- _Goal of the exercise_: Please report how many lines of the following entries hold the word "type", giving the number alone.
==*==
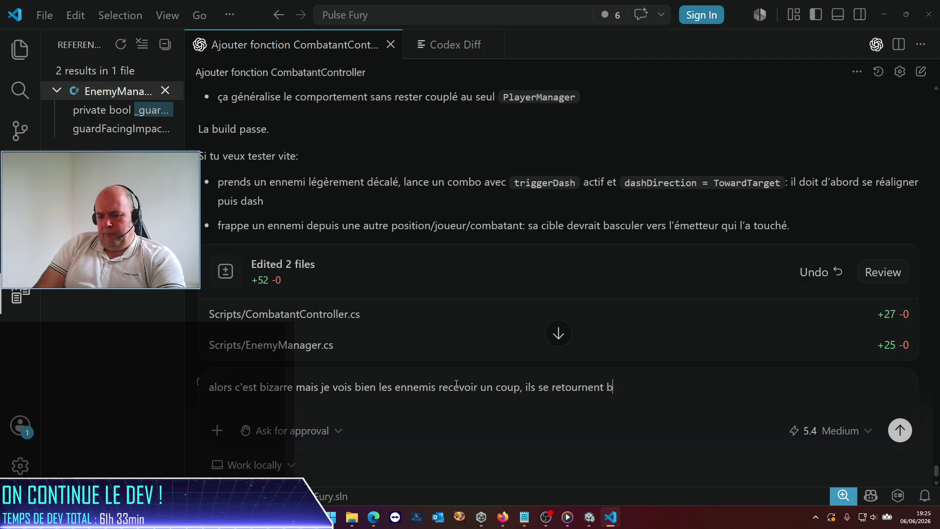
type("rièement")
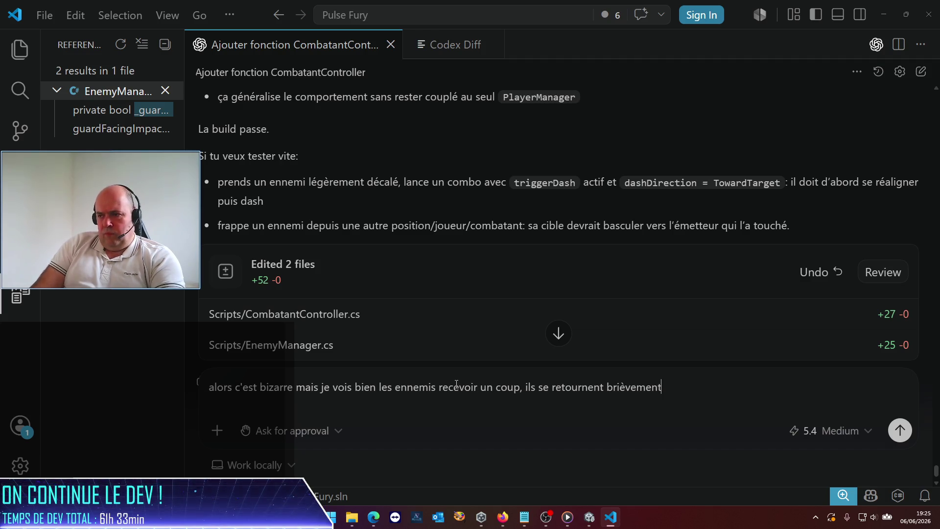
type(" vel'émet")
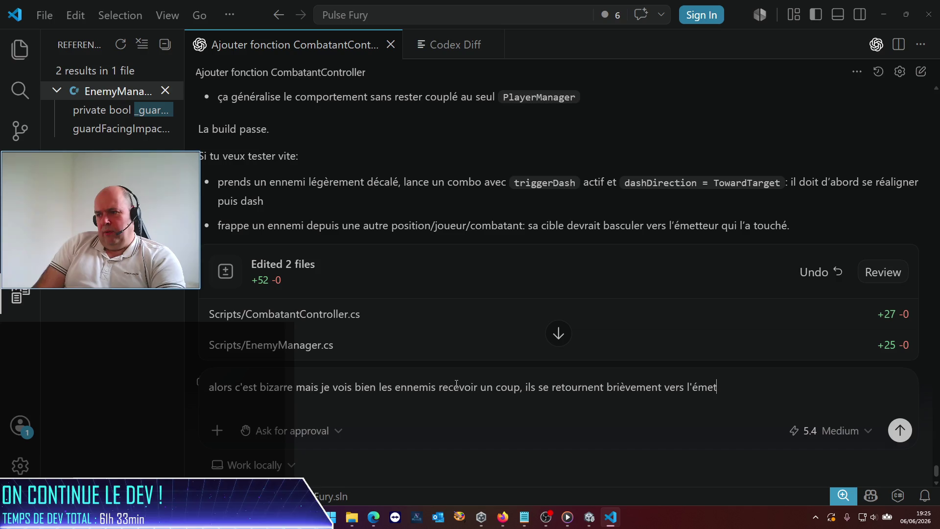
type("teur, ma")
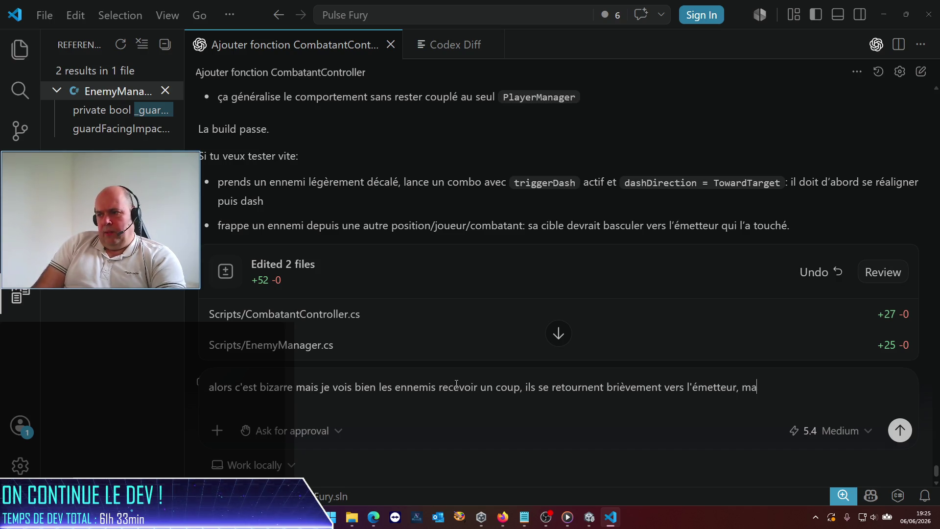
type("s qu")
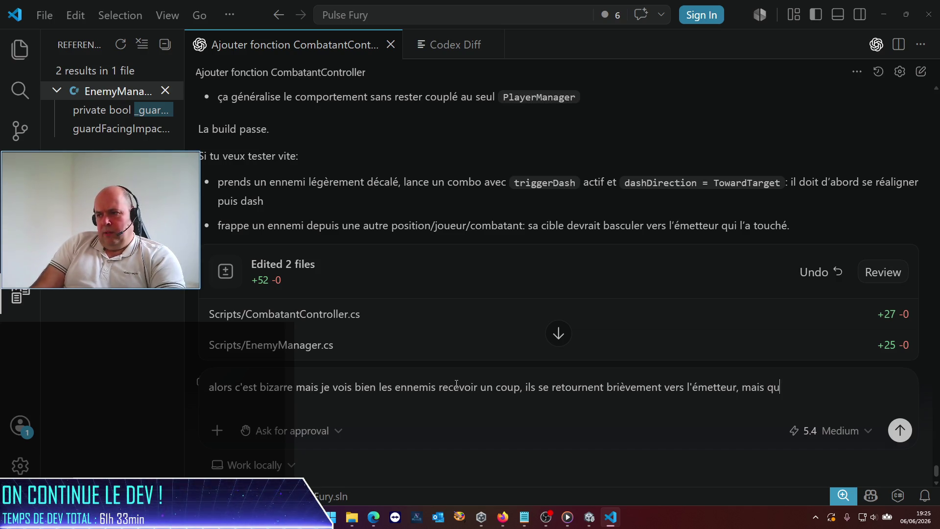
type("and ils envnencent us")
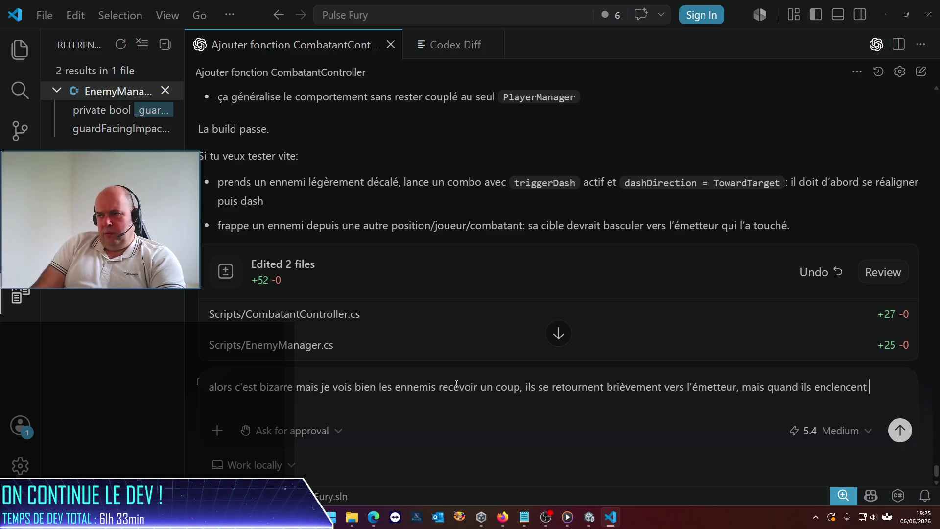
key("BackSpace")
key("BackSpace")
type("hent un coup ")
==*==
- _Written solution_: 6